Figure 4. Members of the genus Eubacterium in healthy implant (HC) and peri-implantitis (PI) sites.

(A) The relative abundances of Eubacterium species were compared. Bars represent the means ± SEMs of the relative abundances of detected species. *P < 0.05 by the Wilcoxon rank-sum test. (B) Total abundances, measured via real-time qPCR, of the Eubacterium brachy subgroup (including E. brachy, E. infirmum, E. nodatum, and E. tardum). **P < 0.01 by Wilcoxon rank-sum test. (C) Positive correlation between Eubacterium minutum and Prevotella intermedia.

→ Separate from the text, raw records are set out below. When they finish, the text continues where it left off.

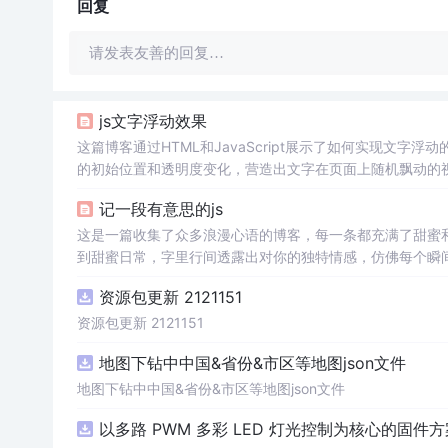
回复
请发表友善的回复…
js文字浮动效果
这篇博客通过HTML和JavaScript展示了如何实现文字浮
的初始位置和透明度变化，营造出文字在页面上随机飘动的视觉效
加了互动性和趣味性。
记一段有意思的js
这是一篇收集了众多浪漫心语的博客，每一条都充满了甜蜜
到甜蜜日常，字里行间透露出对你的独特情感，仿佛每个瞬
量和美好。
资源包更新 2121151
资源包更新 2121151
地图下钻中中国&省份&市区等地图json文件
地图下钻中中国&省份&市区等地图json文件
以多路 PWM 多彩 LED 灯光控制为核心的固件方案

Figure 5. Co-occurring network modules in PM site and corresponding OTUs in HC and PI sites.

Edges between each pair of OTUs indicate significant correlations (P < 0.01 by permutation test). Red and blue edges indicate positive and negative correlations, respectively. (A) Module in PM network consisted of OTUs with at least five degrees. Periodontal pathogens were marked red. (B, C) Corresponding OTUs did not cluster into pairwise modules in HC and PI sites.

Figure 6. Venn diagram of the core microbiome of peri-implant sites.

Each circle (red, green or blue) contains OTUs present in at least 50% of subjects within a group. OTUs in the overlapping regions were shared by two or three groups. Numerically dominant OTUs with mean relative abundances >0.5% are shown in bold.